In fact, consumer lawyers and advocates said that the bureaus typically won’t make any changes unless the company that provided the information, like a creditor, says to.

Where to send your dispute. TransUnion and Equifax provide mailing addresses on their Web site.  A spokeswoman for Experian said an address can be found on its credit reports. (For the record, this is the address: Experian, P.O. Box 9701, Allen, Tex. 75013).

All three bureaus provide instructions on how to file a dispute on their Web sites. If you want to call to follow up, keep notes of the date you called and with whom you spoke. TransUnion provides a phone number on its site, while numbers for Equifax and Experian can be found on your credit report.

Do it thrice. Even if you know that your credit card company is the source of the error, it pays to send the dispute to all three bureaus as well. That will give you the right to file a suit — against the creditor or the bureau — if either institution doesn’t resolve the problem. Due to a quirk in the law, you don’t have the right to sue if you simply send your dispute to the creditor. Given the havoc a serious credit error can wreak, you want to retain that right.

Technically speaking, however, if one bureau finds an error as the result of a dispute, it must alert the other two bureaus.

After it’s resolved. Once the investigation is complete — bureaus usually have 30 days — the credit bureau must send you the results in writing, along with a free copy of your report if the dispute results in a change.

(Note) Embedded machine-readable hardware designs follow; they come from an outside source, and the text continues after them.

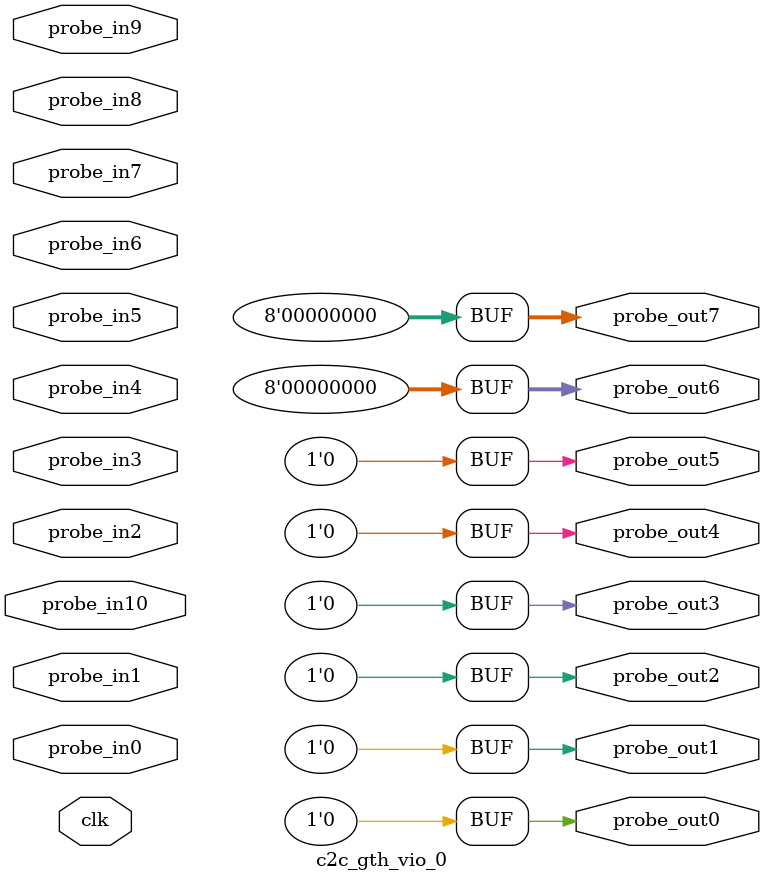
<source format=v>
`timescale 1ns / 1ps
module c2c_gth_vio_0 (
clk,
probe_in0,probe_in1,probe_in2,probe_in3,probe_in4,probe_in5,probe_in6,probe_in7,probe_in8,probe_in9,probe_in10,
probe_out0,
probe_out1,
probe_out2,
probe_out3,
probe_out4,
probe_out5,
probe_out6,
probe_out7
);

input clk;
input [0 : 0] probe_in0;
input [0 : 0] probe_in1;
input [0 : 0] probe_in2;
input [3 : 0] probe_in3;
input [1 : 0] probe_in4;
input [1 : 0] probe_in5;
input [1 : 0] probe_in6;
input [0 : 0] probe_in7;
input [0 : 0] probe_in8;
input [1 : 0] probe_in9;
input [1 : 0] probe_in10;

output reg [0 : 0] probe_out0 = 'h0 ;
output reg [0 : 0] probe_out1 = 'h0 ;
output reg [0 : 0] probe_out2 = 'h0 ;
output reg [0 : 0] probe_out3 = 'h0 ;
output reg [0 : 0] probe_out4 = 'h0 ;
output reg [0 : 0] probe_out5 = 'h0 ;
output reg [7 : 0] probe_out6 = 'h00 ;
output reg [7 : 0] probe_out7 = 'h00 ;


endmodule

</source>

And if you ask, the credit reporting company must send notices of any corrections to anyone who received your report in the last six months, according to the F.T.C.’s Web site. You can have a corrected copy of your report sent to anyone who received a copy over the last two years for employment purposes.

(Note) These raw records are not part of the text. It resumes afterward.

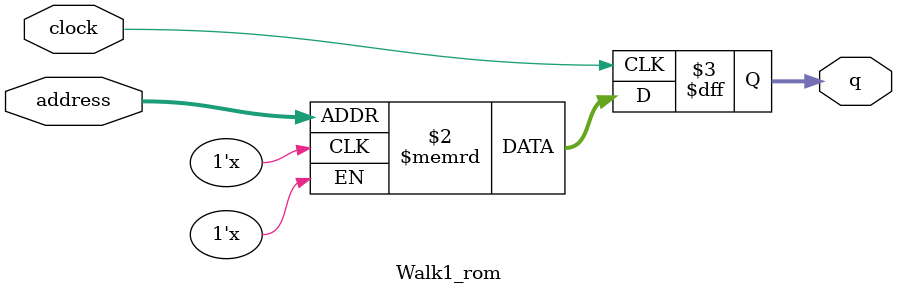
<source format=sv>
module Walk1_rom (
	input logic clock,
	input logic [12:0] address,
	output logic [2:0] q
);

logic [2:0] memory [0:5399] /* synthesis ram_init_file = "./Walk1/Walk1.mif" */;

always_ff @ (posedge clock) begin
	q <= memory[address];
end

endmodule

</source>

And if it’s not resolved. If all else fails, hire a lawyer who is experienced in handling cases that pertain to the Fair Credit Reporting Act, which is the law that governs the bureaus. You can find a lawyer with that expertise through the National Association of Consumer Advocates.

What has been your experience in trying to have a credit dispute resolved? Do you have any additional advice for others who might be in this situation?